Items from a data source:
=== Begin Enclosure ===
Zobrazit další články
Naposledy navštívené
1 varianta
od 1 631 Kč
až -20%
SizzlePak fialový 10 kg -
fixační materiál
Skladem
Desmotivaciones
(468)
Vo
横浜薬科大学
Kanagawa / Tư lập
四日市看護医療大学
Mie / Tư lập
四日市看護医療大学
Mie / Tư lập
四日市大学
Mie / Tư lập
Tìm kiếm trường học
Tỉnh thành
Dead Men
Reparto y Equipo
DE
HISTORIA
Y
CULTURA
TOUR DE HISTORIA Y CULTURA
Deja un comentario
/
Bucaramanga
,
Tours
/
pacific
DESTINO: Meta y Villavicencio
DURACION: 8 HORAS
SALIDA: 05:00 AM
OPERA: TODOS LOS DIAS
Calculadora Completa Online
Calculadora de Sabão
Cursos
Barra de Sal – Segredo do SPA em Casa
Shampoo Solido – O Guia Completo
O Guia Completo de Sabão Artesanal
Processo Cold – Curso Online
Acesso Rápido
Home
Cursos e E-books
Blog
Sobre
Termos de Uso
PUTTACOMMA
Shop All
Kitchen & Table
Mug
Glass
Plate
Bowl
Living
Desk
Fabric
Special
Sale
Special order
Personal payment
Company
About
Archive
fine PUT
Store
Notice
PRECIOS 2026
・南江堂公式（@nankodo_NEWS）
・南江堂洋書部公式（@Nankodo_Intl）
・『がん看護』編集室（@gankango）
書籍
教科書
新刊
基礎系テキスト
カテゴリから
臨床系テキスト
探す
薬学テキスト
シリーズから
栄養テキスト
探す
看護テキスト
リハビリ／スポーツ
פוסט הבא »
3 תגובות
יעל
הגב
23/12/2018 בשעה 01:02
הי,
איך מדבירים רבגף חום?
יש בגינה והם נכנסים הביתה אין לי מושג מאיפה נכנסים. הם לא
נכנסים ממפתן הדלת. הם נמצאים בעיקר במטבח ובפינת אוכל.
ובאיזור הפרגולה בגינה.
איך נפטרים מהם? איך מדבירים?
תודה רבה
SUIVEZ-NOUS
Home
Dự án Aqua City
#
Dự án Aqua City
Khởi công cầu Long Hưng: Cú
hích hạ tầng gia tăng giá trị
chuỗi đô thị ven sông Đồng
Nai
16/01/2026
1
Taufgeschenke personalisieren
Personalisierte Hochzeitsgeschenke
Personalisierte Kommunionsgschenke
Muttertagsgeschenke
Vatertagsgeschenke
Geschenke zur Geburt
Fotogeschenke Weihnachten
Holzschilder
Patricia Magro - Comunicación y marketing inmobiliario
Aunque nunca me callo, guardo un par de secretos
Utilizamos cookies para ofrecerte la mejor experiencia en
=== End Enclosure ===
_Directions_:
Tally up how many lines in the records contain the string "נכנסים". Answer with that figure only.

_Your response_:
2